Po tym jak tajlandzkie służby przeszukały tzw. Świątynię Tygrysa, na miejscu okazało się, że w zamrażarkach przetrzymywano 40 martwych tygrysich kociąt, natomiast kolejne 30 znajdowało się w słojach. Znaleziono również około 1000 amuletów wykonanych ze skóry tygrysa. 

Ośrodki hodowli tygrysów nie wspierają ochrony tygrysów – tłumaczy Paweł Średziński z WWF Polska. – Ich działalność stanowi przykrywkę dla nielegalnego handlu. Jednocześnie prowadzą działalność komercyjną, przyciągając turystów, również z Polski. Wszystko to odbywa się kosztem dzikich zwierząt, które są okaleczane, wyrywa się im pazury i zmusza do zapewnienia rozrywki.

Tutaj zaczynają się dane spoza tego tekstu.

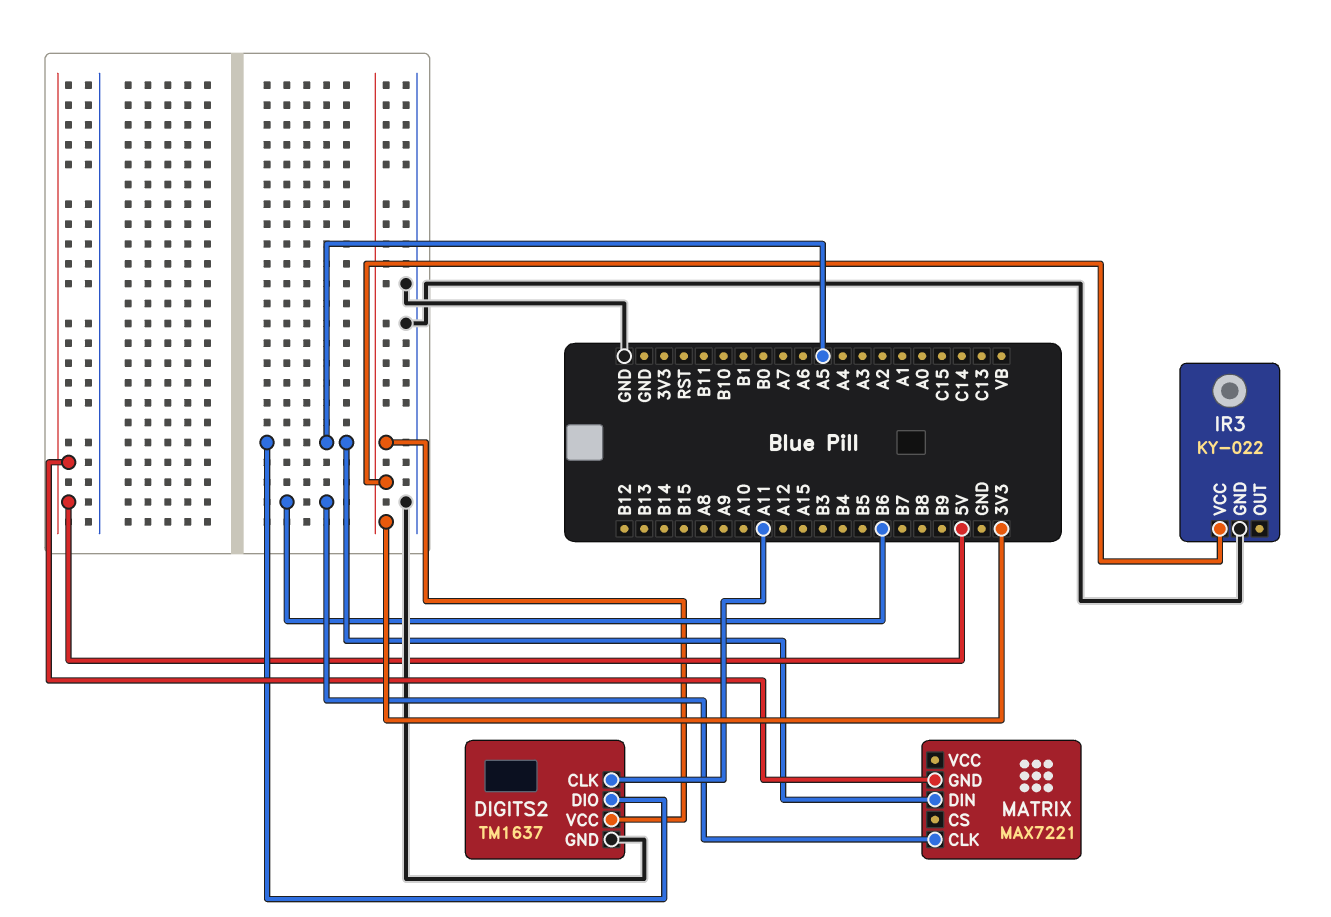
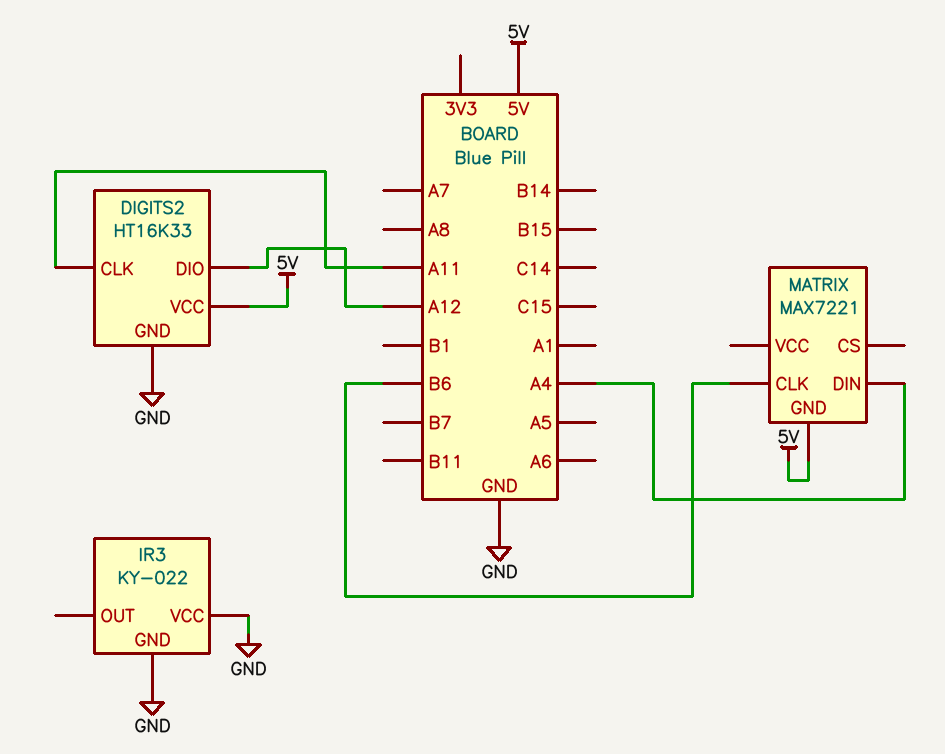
DIGITS2: TM1637 -> HT16K33
DIGITS2 pin DIO: A5 -> A12
DIGITS2 pin VCC: 3V3 -> 5V
IR3 pin VCC: 3V3 -> GND
MATRIX pin DIN: A5 -> A4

Należy pamiętać, że prywatne ośrodki hodowli tygrysów nie prowadzą ksiąg rodowodowych. Nikt nie wie, do jakich podgatunków należą, dlatego nigdy nie będą mogły być wykorzystane, jeśli zaistniałaby potrzeba wprowadzenia ich do natury. Jednocześnie stanowią niebezpieczny precedens. Próby legalizacji handlu tygrysami i produktami z nich wykonanymi, pod warunkiem, że będą pochodziły z hodowli, otworzyłoby drogę do wprowadzania na rynek zabitych przez kłusowników tygrysów.

Szacuje się, że w ośrodkach hodowli w Azji przetrzymuje się obecnie od 7 do 8 tysięcy tygrysów. To znacznie więcej niż w przypadku tygrysów żyjących w naturze – ich liczebność jest szacowana na około 3900 osobników. 

Co możemy zrobić, aby pomóc tygrysom? Nie odwiedzajmy parków dzikich zwierząt, w których są przetrzymywane tygrysy. W ten sposób nie będziemy odpowiedzialni za ich wyginięcie. Zwracajmy też uwagę na ośrodki istniejące poza Azją. Jeśli park dzikich zwierząt zachęca nas białymi tygrysami, to musimy zdawać sobie sprawę, że jest to efekt chowu wsobnego, sztucznie podtrzymywanego przez człowieka. Takie działania nie mają nic wspólnego z ochrona tygrysów. Służą wyłącznie zwiększeniu dochodów właścicieli parków i ogrodów, a także wzbogaceniu “egzotycznej kolekcji gatunków”.

Możemy też wesprzeć projekt ochrony tygrysa malajskiego – dodaje Średziński. – Dzięki przekazanym WWF Polska środkom, w rejonie kompleksu leśnego Belum-Temengor, są prowadzone działania na rzecz walki z kłusownictwem i ochroną siedliska tygrysów. W terenie działają patrole WWF, a obecnie trwa liczenie tygrysów z tej najważniejszej ostoi tygrysów malajskich. 

Tygrys malajski jest jednym z pięciu podgatunków tygrysa, które przetrwały do naszych czasów. Jego liczebność szacuje się zaledwie na 250-320 osobników.